Three weeks later following an historic sequel to the foregoing adventure, when Betsy Callaway married her rescuer, Samuel Henderson, theirs being the first wedding in Kentucky; Squire Boone, Daniel's younger brother, performing the wedding ceremony in his capacity of Baptist elder. Later, Frances Callaway married John Holder, and Jemima Boone married Flanders Callaway, two of the young backwoodsmen who had helped rescue them. At the wedding of "Miss Betsy" there was "dancing to fiddle music by the light of tallow dips, and a treat of home- grown watermelons of which the whole station was proud." Fanny, the first child born of the Henderson marriage (May 29, 1777), was the first white child of parents married in Kentucky.

And even as the pioneer Boones and Callaways danced to the fiddle music at Miss Betsy's wedding, the fires of warfare smoldered on the Kentucky frontier; British agents were everywhere, inciting the Shawnees and Cherokees to deeds of violence upon the whites.

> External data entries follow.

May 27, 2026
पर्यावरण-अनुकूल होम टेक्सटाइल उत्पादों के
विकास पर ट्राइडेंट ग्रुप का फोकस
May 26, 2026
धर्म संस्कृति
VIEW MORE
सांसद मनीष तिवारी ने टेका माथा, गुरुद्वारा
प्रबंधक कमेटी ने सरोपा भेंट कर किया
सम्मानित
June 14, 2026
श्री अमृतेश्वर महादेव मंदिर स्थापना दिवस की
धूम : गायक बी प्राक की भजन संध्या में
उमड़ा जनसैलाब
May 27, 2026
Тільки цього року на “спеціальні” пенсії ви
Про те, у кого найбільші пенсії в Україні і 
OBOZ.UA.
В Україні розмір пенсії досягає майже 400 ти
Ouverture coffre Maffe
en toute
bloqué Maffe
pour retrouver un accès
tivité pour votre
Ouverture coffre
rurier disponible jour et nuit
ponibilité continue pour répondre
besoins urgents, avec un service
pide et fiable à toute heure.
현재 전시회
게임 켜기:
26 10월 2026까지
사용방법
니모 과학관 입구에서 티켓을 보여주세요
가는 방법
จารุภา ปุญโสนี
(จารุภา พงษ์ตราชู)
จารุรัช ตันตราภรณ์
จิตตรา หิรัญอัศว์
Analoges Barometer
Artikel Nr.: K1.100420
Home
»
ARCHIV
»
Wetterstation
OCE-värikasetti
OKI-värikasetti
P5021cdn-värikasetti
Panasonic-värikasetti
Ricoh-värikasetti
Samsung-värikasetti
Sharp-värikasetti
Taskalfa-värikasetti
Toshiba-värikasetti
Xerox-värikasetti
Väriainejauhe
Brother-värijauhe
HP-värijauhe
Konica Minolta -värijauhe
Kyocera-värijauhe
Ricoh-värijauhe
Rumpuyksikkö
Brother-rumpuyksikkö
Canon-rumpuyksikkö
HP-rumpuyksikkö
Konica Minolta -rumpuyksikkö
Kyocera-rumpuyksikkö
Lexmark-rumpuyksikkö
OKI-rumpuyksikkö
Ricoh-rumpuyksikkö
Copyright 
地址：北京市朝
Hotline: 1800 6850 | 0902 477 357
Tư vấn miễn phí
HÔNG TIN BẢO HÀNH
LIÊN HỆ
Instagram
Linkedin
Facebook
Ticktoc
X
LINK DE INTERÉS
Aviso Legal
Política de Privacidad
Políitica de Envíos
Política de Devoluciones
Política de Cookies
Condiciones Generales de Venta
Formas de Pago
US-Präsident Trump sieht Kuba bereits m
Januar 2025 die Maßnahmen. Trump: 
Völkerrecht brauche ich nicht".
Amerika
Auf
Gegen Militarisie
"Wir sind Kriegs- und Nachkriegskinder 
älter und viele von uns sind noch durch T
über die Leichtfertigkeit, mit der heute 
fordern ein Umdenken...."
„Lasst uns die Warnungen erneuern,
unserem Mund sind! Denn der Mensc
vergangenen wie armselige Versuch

The Revolutionary war was in progress; beyond the mountain ranges, in old Philadelphia, the Liberty Bell had rung.

Thus to the Pike county descendants of the Boones and Callaways, comes a glimpse of the romance and the peril that surrounded their ancestors on the Kentucky frontier. Amid the scenes herein described, Dinah Boone lived as a girl; amid similar scenes her children were cradled.